The Cornell Natural Language Visual Reasoning (NLVR) Corpus v1.0
The corpus and task are described in:
A Corpus of Natural Language for Visual Reasoning.
Alane Suhr, Mike Lewis, James Yeh, and Yoav Artzi.
In Proceedings of the Conference of the Association for Computational Linguistics (ACL), 2017.
Supplementary material: http://yoavartzi.com/pub/slya-acl.2017.sup.pdf
Structure of repository
There are three subdirectories, one for each split of the data (train, development, and public test).
In each of the split directories, there are two items:
- .json file, containing the labeled sentences, structured representations, and identifiers which can be used to match the example with its six PNG permutations.
- images subdirectory, containing the PNG images.
Each line includes one example, represented as a JSON object. The fields are:
sentence: the sentence from the first stage of data collection.
identifier: a two-part identifier, in the form n-m, where n is the identifier for the original presentation in the first stage of data collection (there are at most four examples in the set which has this number), and m is the position in the original presentation (0 = A, 1 = B, 2 = C, 3 = D).
This identifier is used to match examples in this file with images in the images subdirectory. The image names are in the format split-n-m-k.png, where 0 <= k <= 5 (representing the six permutations of the boxes), and split is the split name (train, dev, test).
directory: the directory that the images associated with this example are in. E.g., if directory = n and the file is dev.json, the images for the example will be located in directory dev/images/n.
label: the final label for the example, true or false.
structured_rep: the structured representation of the image, which is a list of length three. For each item in this list, which represents a box, there is another list of items (up to length eight). For each item, there is an x and y position (x_loc and y_loc), a type (the name of the shape), a color, and a size.
evals: the set of validations done in the second stage of data collection. This is a dictionary mapping a rater identifier to their validation. The rater identifiers persist across all splits; i.e., rater r0 in train is the same rater as rater r0 in dev.
This is NOT the final label for the example. The final label is in the field label.
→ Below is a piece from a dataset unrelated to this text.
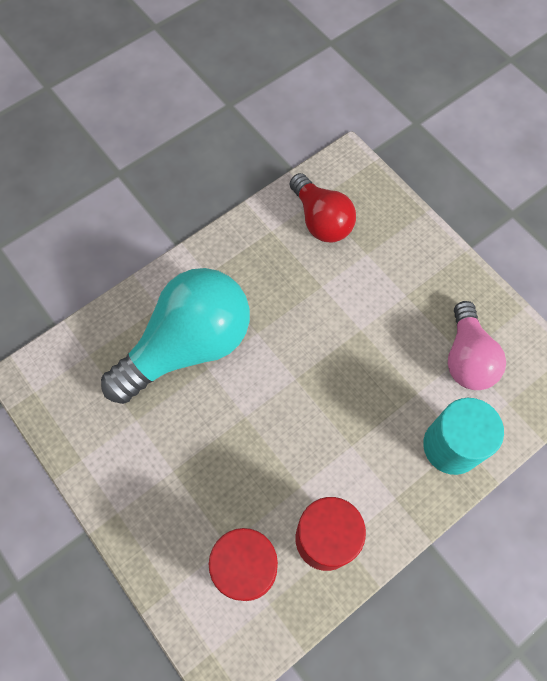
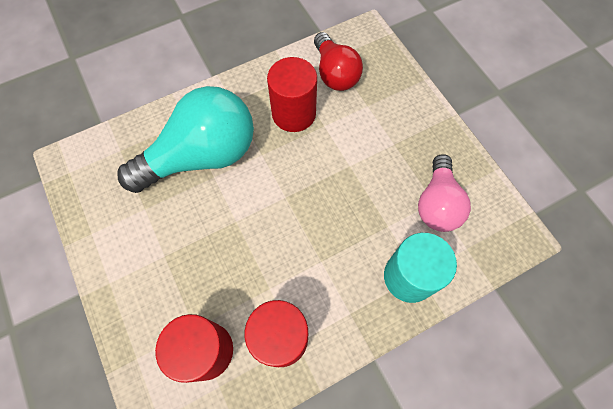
camera: 10 degrees right, 0 degrees up
none -> red cylinder [267,57,317,132]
These contain numbered subdirectories, each containing up to 1000 PNGs each. For the training and development splits, these subdirectories can be used as cross-validation splits -- all examples originally presented together are in the same numbered subdirectory, and all six images for an example are in the same numbered subdirectory.
For example, an example whose identifier is 72-0 has the PNGs 72-0-0 through 72-0-5. If all six of these PNGs are the numbered subdirectory 5, then the PNGs for examples 72-1, 72-2, and 72-3 are also in subdirectory 5. This is done to prevent information (either about the original presentation of the four examples or about the permutations of a specific example) from leaking between cross-validation splits.
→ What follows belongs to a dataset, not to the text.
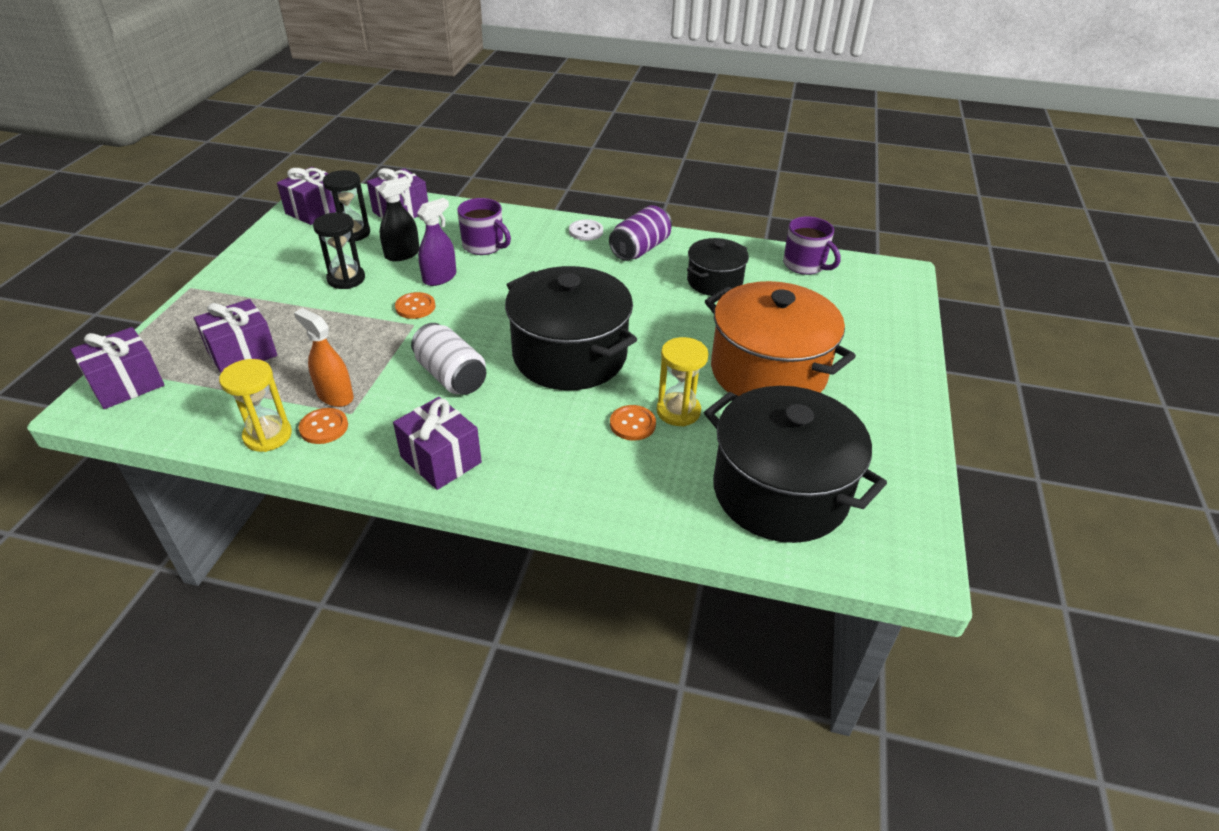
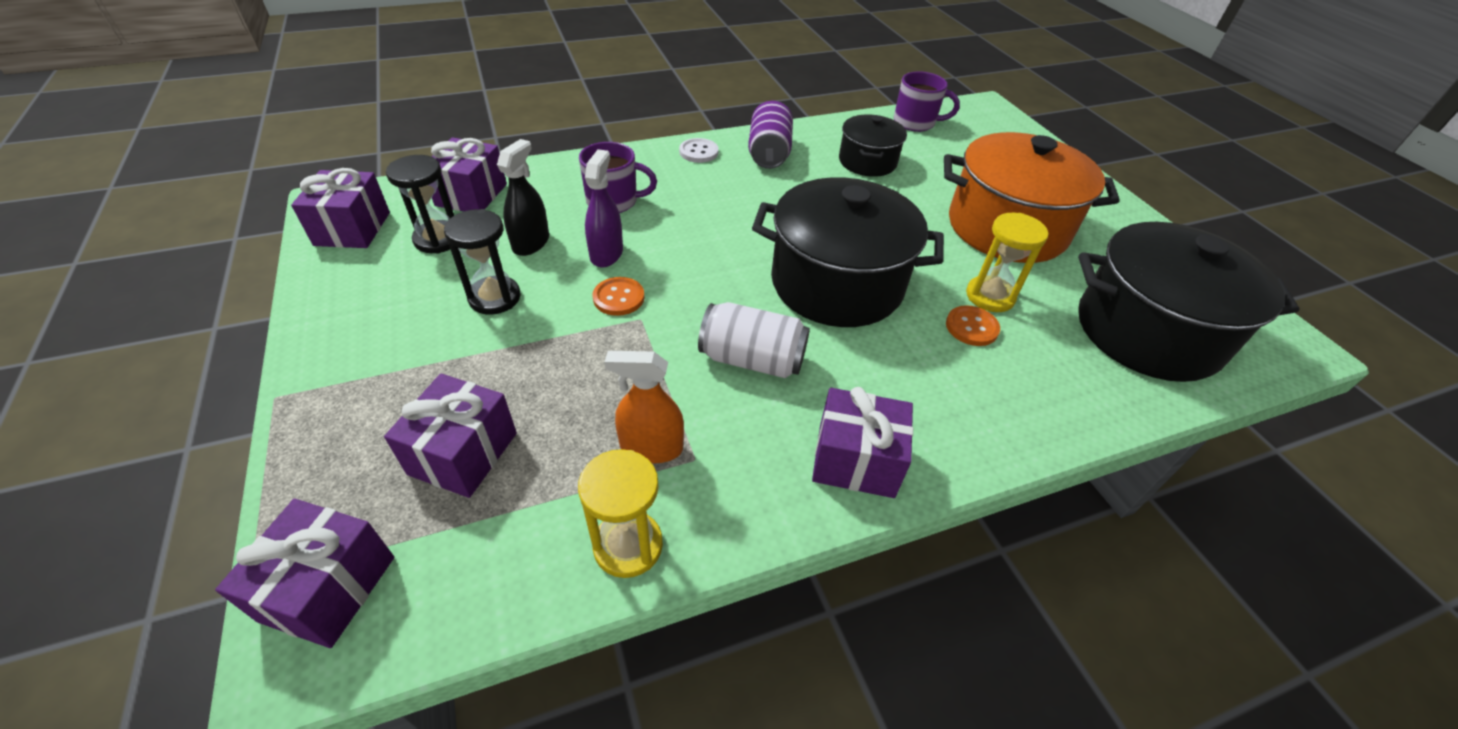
camera: 35 degrees left, 5 degrees up
orange button [298,408,348,444] -> none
We provide evaluation scripts for predictions. These scripts are metrics_images.py and metrics_structured_rep.py. We assume that you have a CSV that has one line per prediction. In the case of images, we assume one prediction per PNG file. Each line contains two values: the identifier (in the case of images, we assume this is the filename; in the case of structured representations, we assume this is simply the identifier) and the predicted value ("true" or "false", case insensitive).
Each script takes two arguments. The first argument is your predictions file. The second argument is the JSON file for the subset of the data you are comparing against.
Note about sampling a validation set:
The training set contains many examples which differ only in the order of the boxes. When selecting a validation set to use, we suggest choosing a set of subdirectories in train/images/ rather than sampling. We observed that certain models are able to perform well on randomly-sampled validation images, due to permutations of these images occurring in the training set, but generalize poorly to the development data.